Um livro. "O Código da Vinci", de Dan Brown, que chegou ao cinema com o ator Tom Hanks.
Um filme. Gosto de histórias inspiradas em factos reais.
Um clube. Sou benfiquista. Mas no andebol, claro, é o ABC/UMinho.
Um desporto. Além do andebol, gostava de ter sido futebolista, a médio-centro.
Um prato. Sardinha com salada de pimentos. Curiosamente, na infância era esquisito a comer, adorava bife com batatas fritas, mas depois mudei.
Um vício. Videojogos. Na juventude passava horas nisso!
Uma coleção. Tenho algumas cadernetas de cromos completas de Mundiais de Futebol. [sorriso]
Uma personalidade. Barack Obama. Gerou uma mudança de paradigma na Presidência dos EUA. O Papa João Paulo II também foi importante para o mundo e os católicos. Vi-o quando vivia em Caracas, na Venezuela.
Um momento. O nascimento da minha filha Lia há um ano. Estivemos 48 horas no hospital, ela não queria sair, mas em 10 minutos “decidiu-se” e foi uma alegria imensa. Outro momento foi, há dias, ver os meus pais no Sá Leite, após ganharmos o campeonato. A minha esposa foi buscá-los para festejarem comigo. Eles ficam muito nervosos nos jogos ao vivo e, em toda a carreira, só me tinham ido ver uma vez. Eles são a estrela que me guia. São os melhores do mundo; perfeitos não, porque isso não existe. Estou honrado pelos valores que me deram.

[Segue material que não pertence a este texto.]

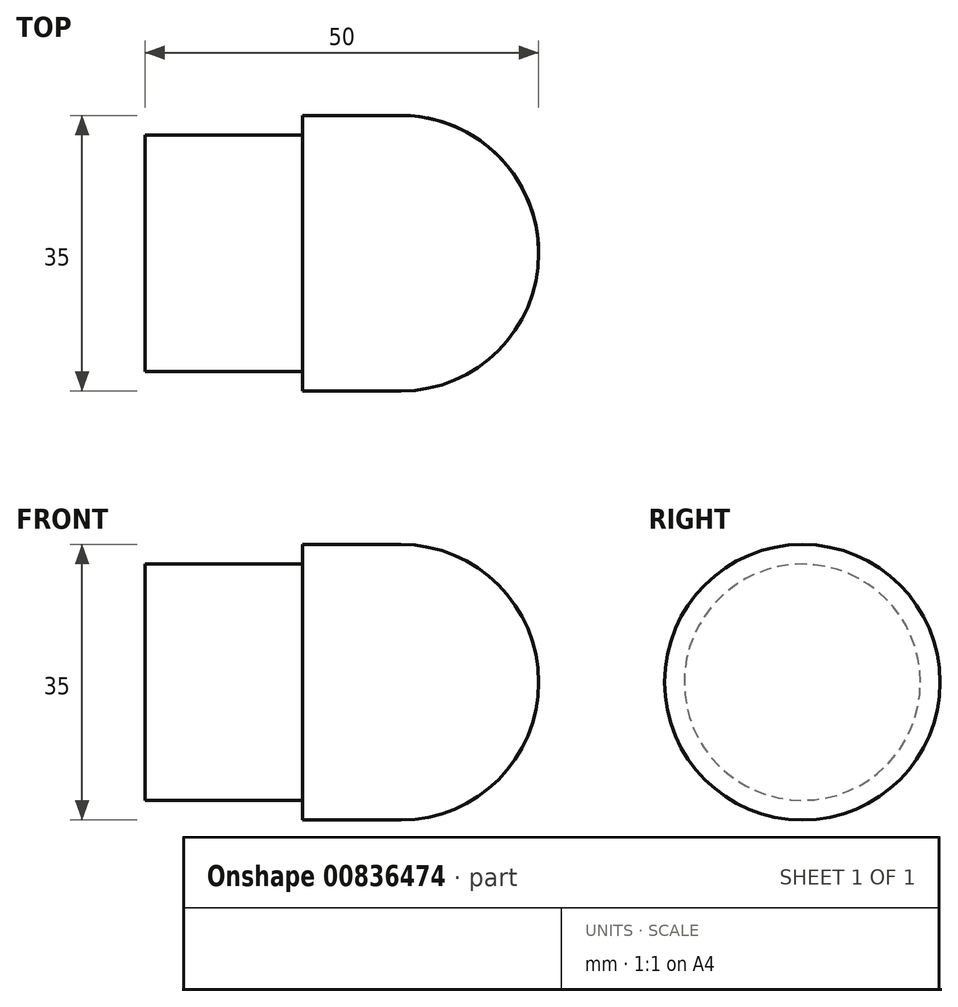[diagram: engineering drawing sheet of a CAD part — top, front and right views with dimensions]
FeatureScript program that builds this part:
annotation { "Feature Type Name" : "Feature", "Feature Type Description" : "" }
export const myFeature = defineFeature(function(context is Context, id is Id, definition is map)
    precondition{}
    {
        {
            var Q0;
            Q0=qCreatedBy(makeId("Top.planeOp"),FACE);
            var sketch = newSketch(context, id + "F0", { "sketchPlane" : qUnion([Q0])});
            skLineSegment(sketch, "E0.bottom", {"start": v(0, 0) * mm, "end": v(20, 0) * mm});
            skLineSegment(sketch, "E0.top", {"start": v(0, 15) * mm, "end": v(20, 15) * mm});
            skLineSegment(sketch, "E0.left", {"start": v(0, 0) * mm, "end": v(0, 15) * mm});
            skLineSegment(sketch, "E0.right", {"start": v(20, 0) * mm, "end": v(20, 15) * mm});
            skArc(sketch, "E1", {"start": v(50, 0) * mm, "mid": v(44.87, 12.37) * mm, "end": v(32.5, 17.5) * mm});
            skLineSegment(sketch, "E2", {"start": v(32.5, 17.5) * mm, "end": v(32.5, 0) * mm});
            skLineSegment(sketch, "E3.bottom", {"start": v(32.5, 17.5) * mm, "end": v(20, 17.5) * mm});
            skLineSegment(sketch, "E3.top", {"start": v(32.5, 0) * mm, "end": v(20, 0) * mm});
            skLineSegment(sketch, "E3.right", {"start": v(20, 17.5) * mm, "end": v(20, 0) * mm});
            skLineSegment(sketch, "E4", {"start": v(32.5, 0) * mm, "end": v(56.07, 0) * mm});
            skSolve(sketch);
        }
        {
            var Q0;
            Q0 = qSketchRegion(id + "F0", true);
            var Q1;
            Q1=sQuery(id+"F0.wireOp",EDGE,"E0.bottom");
            revolve(context, id + "F1", {"surfaceOperationType" : NewSurfaceOperationType.NEW, "entities" : qUnion([Q0]), "axis" : qUnion([Q1]), "revolveType" : RevolveType.FULL});
        }
    });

Uma viagem. A minha lua-de-mel em Cuba, descobri uma realidade diferente. Já estive seis vezes no Brasil, tem uma alegria contagiante que faz falta cá. Queria também ir à Tailândia e a Nova Iorque no natal. Às vezes dizem que conheço a Europa graças ao andebol, mas na maioria das vezes era aeroporto-hotel-pavilhão.
Um lugar. Os campos de concentração de Auschwitz, na Áustria. Toda a gente devia conhecê-los. É surreal o que o ser humano foi capaz de fazer e ainda se sente ali: tristeza, dor, pânico.
Um lema. “É preciso semear antes de colher.” Repito-o aos mais jovens no ABC. Também se aplica aos recém-diplomados. Temos que começar a trabalhar e merecer oportunidades antes de reivindicar bons salários e regalias, porque no mercado há quem sabe mais só pela prática.
A UMinho. É a melhor universidade do país. Tem professores e condições ideais para formar pessoas da melhor qualidade.